There has been a contingent of people since the idea of a skateboard park in the park created largely by the lidding of the Myrtle Reservoir and the creation of a park there. When the idea first came up there were the usual concerns about noise and that someone could get hurt.
What bothered this newspaper were the rumblings that we refused to buy into and publicize. This paper received a score of letters and phone calls complaining that "those kids" would come to skateboard, then to rob homes, vandalize property and perhaps physically threaten the residents of the area. One letter said the kind of people who lived across the mythical boundary of 35th Avenue were not wanted in their neighborhood and that any skateboard park should be put in High Point, "where it belongs."
The letter writer insisted it be printed in the Herald anonymously. The writer refused to have his name used. We have a firm policy of not using anonymous letters, except in the most severe of situations, which this was not. We did not print the letters despite some heated conversations.
The issue appeared to have gone away as the park planning went on its slow city course.

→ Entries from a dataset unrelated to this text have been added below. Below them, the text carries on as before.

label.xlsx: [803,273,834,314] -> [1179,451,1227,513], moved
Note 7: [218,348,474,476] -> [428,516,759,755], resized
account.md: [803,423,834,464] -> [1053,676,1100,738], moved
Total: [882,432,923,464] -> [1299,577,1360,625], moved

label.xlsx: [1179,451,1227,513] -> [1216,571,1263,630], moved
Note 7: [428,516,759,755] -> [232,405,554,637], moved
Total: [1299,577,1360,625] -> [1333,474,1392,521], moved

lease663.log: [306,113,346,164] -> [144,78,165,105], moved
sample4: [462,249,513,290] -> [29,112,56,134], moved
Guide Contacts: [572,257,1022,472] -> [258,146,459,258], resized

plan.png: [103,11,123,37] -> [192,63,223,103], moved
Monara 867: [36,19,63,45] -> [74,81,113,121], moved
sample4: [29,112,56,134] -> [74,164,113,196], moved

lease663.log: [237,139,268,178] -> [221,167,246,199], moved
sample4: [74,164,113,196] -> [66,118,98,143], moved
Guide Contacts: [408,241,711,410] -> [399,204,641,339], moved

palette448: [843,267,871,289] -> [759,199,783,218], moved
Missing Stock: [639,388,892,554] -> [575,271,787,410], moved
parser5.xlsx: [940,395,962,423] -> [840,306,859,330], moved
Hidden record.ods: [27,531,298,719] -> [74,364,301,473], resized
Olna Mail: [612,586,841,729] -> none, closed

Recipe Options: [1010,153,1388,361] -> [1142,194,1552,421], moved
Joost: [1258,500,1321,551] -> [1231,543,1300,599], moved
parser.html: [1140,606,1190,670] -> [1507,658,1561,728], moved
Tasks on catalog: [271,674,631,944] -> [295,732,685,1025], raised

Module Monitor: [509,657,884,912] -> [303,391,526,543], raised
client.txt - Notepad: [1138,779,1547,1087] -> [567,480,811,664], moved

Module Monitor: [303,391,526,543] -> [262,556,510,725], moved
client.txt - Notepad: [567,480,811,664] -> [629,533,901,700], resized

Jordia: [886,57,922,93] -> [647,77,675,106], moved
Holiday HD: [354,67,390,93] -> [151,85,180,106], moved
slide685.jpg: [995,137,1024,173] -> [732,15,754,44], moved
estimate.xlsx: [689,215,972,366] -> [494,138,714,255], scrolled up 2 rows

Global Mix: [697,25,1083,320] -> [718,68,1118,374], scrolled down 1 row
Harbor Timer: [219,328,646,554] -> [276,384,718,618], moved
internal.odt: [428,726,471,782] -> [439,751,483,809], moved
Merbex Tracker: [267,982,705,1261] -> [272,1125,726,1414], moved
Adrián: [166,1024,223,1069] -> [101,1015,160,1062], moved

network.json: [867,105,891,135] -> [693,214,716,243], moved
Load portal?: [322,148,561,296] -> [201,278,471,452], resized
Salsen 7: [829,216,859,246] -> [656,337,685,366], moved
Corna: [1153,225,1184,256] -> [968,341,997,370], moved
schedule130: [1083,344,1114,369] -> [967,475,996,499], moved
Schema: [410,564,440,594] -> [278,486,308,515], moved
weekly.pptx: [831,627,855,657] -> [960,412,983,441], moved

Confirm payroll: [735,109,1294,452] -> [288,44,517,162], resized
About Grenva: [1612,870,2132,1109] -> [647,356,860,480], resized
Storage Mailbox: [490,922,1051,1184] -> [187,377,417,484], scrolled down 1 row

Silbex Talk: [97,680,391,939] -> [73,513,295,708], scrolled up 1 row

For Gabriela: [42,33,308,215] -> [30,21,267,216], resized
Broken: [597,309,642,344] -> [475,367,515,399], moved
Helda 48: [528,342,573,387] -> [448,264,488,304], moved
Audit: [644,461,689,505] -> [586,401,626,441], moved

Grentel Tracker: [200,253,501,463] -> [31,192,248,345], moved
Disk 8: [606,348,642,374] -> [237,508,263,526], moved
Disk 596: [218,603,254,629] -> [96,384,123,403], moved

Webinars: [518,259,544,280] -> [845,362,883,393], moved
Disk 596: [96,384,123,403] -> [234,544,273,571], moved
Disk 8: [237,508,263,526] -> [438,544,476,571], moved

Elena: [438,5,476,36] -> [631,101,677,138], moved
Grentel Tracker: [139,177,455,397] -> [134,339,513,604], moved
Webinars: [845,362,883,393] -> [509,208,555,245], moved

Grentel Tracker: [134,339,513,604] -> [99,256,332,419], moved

Suddenly last week, the city caved into to those in the community who seem to view anyone who has fun on a skateboard - and do some amazing physical feats on these little boards with wheels - as evil and harmful bullies or thieves and ruffians.
"There are a few bad kids in every group of kids but it seems like all skaters are singled out," said a skateboarder who attended the meeting with his sister also a skateboarder. (See story, Page One).
There was a group of disappointed teens seated quietly in the back.
"I feel bad for these guys who have no safe place to go," said an adult at the meeting. "I ask Parks and Recreation to step up to the plate and stand behind kids like this. West Seattle is way deficient in building skateboard parks."
A woman commented, "There are a million safe places for my 2- and 12-year-old to play. There is no safe place for my 14-year-old skateboarder."
For its part, the city folks made no comment except to say that a skateboard park would put the project over budget. The city seems to have come down on the side of non-confrontation with the anti-skateboard park residents. No city comment on the issue spoke volumes.
That a small number of kids who skateboard are bad is true. Also true is that a tiny minority of the residents in the Myrtle Reservoir area are overreacting - or worse.
We strongly believe the city parks people made a terrible decision, one that will force the youth of our part of the city to do without a prime place to work off their frustrations and to hone their skills.
The city gave way to hooded and black mutterings of a very tiny minority of West Seattle. This decision makes us sad.